### [Task]
In the rows below, output the lines from the one containing "pose: elev=331.4 azim=133.4" through the one containing "Dot at: (314, 253)", including both, exactly as they appear.

:: Material ::

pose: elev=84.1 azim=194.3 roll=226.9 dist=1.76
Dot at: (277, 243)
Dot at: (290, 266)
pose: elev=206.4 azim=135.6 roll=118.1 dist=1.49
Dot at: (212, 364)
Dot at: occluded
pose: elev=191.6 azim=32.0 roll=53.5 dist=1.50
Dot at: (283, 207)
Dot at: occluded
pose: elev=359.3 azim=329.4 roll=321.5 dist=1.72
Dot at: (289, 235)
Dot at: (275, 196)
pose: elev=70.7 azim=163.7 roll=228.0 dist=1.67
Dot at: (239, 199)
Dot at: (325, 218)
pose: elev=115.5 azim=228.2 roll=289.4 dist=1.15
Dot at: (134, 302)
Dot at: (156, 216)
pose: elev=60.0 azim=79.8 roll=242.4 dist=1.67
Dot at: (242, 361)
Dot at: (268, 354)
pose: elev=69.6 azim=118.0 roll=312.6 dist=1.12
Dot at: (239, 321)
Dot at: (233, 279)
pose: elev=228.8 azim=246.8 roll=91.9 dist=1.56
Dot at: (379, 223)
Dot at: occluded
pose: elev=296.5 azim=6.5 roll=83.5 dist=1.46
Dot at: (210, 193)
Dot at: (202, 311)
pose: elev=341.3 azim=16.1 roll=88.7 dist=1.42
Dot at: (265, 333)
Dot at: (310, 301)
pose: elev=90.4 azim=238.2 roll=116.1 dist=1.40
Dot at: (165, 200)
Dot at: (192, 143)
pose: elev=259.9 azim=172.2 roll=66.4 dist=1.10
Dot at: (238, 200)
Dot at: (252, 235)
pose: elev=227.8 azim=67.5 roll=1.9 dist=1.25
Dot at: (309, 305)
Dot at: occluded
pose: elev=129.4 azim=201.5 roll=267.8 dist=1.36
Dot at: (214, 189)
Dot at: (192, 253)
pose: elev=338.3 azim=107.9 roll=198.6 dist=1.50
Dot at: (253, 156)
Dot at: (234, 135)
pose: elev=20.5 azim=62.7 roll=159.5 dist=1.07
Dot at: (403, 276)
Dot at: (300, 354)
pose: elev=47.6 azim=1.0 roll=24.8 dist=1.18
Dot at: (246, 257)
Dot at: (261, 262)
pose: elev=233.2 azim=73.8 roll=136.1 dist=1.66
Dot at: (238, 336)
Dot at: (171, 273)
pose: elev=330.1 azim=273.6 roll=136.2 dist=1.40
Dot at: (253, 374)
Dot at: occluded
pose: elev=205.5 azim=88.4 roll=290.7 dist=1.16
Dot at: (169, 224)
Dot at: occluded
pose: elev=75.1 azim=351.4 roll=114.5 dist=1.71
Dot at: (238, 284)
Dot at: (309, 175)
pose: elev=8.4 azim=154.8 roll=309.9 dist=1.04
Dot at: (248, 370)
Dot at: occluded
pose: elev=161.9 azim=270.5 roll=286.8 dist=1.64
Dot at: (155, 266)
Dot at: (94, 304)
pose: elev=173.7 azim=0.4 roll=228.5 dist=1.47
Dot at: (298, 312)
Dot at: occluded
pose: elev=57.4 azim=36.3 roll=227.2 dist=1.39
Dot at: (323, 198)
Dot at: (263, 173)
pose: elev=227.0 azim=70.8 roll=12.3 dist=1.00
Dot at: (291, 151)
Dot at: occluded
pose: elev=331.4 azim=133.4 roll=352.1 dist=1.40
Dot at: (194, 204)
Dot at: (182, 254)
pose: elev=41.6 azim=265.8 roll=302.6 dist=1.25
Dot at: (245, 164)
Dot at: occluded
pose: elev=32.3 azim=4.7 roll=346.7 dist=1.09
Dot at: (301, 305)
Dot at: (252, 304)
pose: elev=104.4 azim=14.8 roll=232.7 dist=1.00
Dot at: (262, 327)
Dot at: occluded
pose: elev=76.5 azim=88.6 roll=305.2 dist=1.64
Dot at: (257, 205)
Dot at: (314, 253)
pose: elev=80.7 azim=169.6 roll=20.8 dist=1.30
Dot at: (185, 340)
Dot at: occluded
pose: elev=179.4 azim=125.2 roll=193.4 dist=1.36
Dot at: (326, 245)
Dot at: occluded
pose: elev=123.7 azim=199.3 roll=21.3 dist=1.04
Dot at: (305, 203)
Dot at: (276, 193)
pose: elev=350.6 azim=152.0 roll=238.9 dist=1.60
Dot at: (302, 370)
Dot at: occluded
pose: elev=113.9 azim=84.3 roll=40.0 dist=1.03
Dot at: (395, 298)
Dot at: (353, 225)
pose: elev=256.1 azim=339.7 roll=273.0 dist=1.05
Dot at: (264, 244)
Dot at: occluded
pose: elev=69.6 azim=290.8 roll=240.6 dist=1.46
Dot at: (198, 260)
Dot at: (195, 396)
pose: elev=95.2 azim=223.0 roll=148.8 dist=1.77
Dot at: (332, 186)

:::

### [Result of this exercise]
pose: elev=331.4 azim=133.4 roll=352.1 dist=1.40
Dot at: (194, 204)
Dot at: (182, 254)
pose: elev=41.6 azim=265.8 roll=302.6 dist=1.25
Dot at: (245, 164)
Dot at: occluded
pose: elev=32.3 azim=4.7 roll=346.7 dist=1.09
Dot at: (301, 305)
Dot at: (252, 304)
pose: elev=104.4 azim=14.8 roll=232.7 dist=1.00
Dot at: (262, 327)
Dot at: occluded
pose: elev=76.5 azim=88.6 roll=305.2 dist=1.64
Dot at: (257, 205)
Dot at: (314, 253)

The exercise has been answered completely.